Needless to say getting around can be a lesson in frustration. Any Bangkok Thai will tell you they rarely walk anywhere. They will joke with you that it is because they are "kee-kee-et" or "lazy" but it likely has more to do with a hot and humid climate so even walking down the street will result in a sweaty brow (and arms and legs and back....) Also, sidewalks in this city often have patches like this.

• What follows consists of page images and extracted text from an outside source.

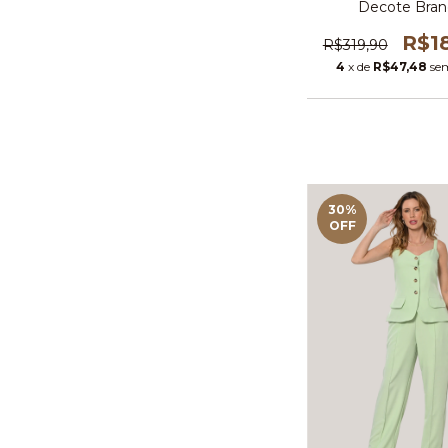
Decote Bran
R$1
R$319,90
4
x de
R$47,48
se
30
%
OFF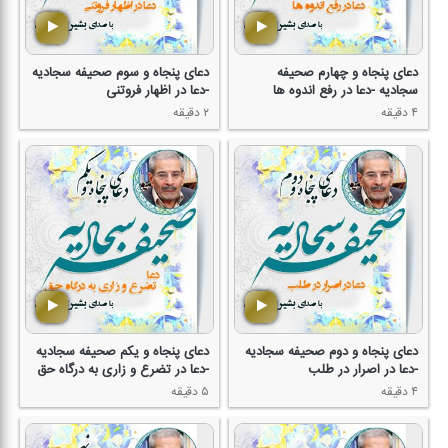
دعای پنجاه و چهارم صحیفه
دعای پنجاه و سوم صحیفه سجادیه
سجادیه -دعا در رفع اندوه ها
-دعا در اظهار فروتنی
۴ دقیقه
۲ دقیقه
دعای پنجاه و دوم صحیفه سجادیه
دعای پنجاه و یكم صحیفه سجادیه
-دعا در اصرار در طلب
-دعا در تضرع و زاری به درگاه حق
۴ دقیقه
۵ دقیقه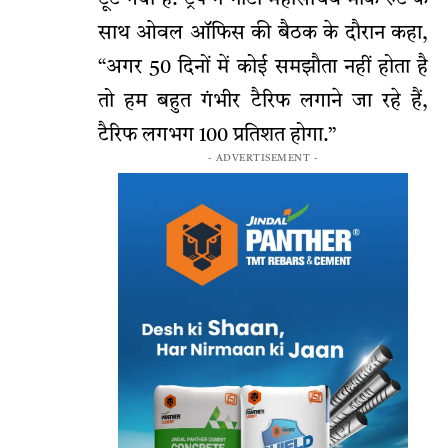
साथ ओवल ऑफिस की बैठक के दौरान कहा,
“अगर 50 दिनों में कोई समझौता नहीं होता है
तो हम बहुत गंभीर टैरिफ लगाने जा रहे हैं,
टैरिफ लगभग 100 प्रतिशत होगा.”
- ADVERTISEMENT -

Many Bangkok Thais don't have a vehicle so taxis are very abundant. But tuk tuks are the most recognizable city transport. Thais use tuk tuks to go short distances within the city. Until about 10 years ago the tuks tuks were a major contributor to air pollution but now all have been converted to propane so you no longer see the puffs of black smoke following them. Prices are negotiated each time and tuk tuk drivers are notorious for scamming tourists with inflated prices. It works to our advantage to know a few Thai words and be able to negotiate the price in Thai numbers. But still, sometimes it can take a pinch of patience and humour when dealing with tuk tuk drivers. Good part is they can sometimes squeeze through traffic or fit down tiny alleys and get you to your destination much faster than a car.
Of course, Bangkok is also a modern city with an efficient sky-train and subway system that transverses much of the city. Again, the main advantage is not the cost savings but the lack of traffic jams. This is a sign from the sky-train reminding passengers to give their seat to those in need. Small children, pregnant women, injured and elderly. The far left symbol is of a monk, in has saffron robe, who deserves the seat not because of physical need but out of respect.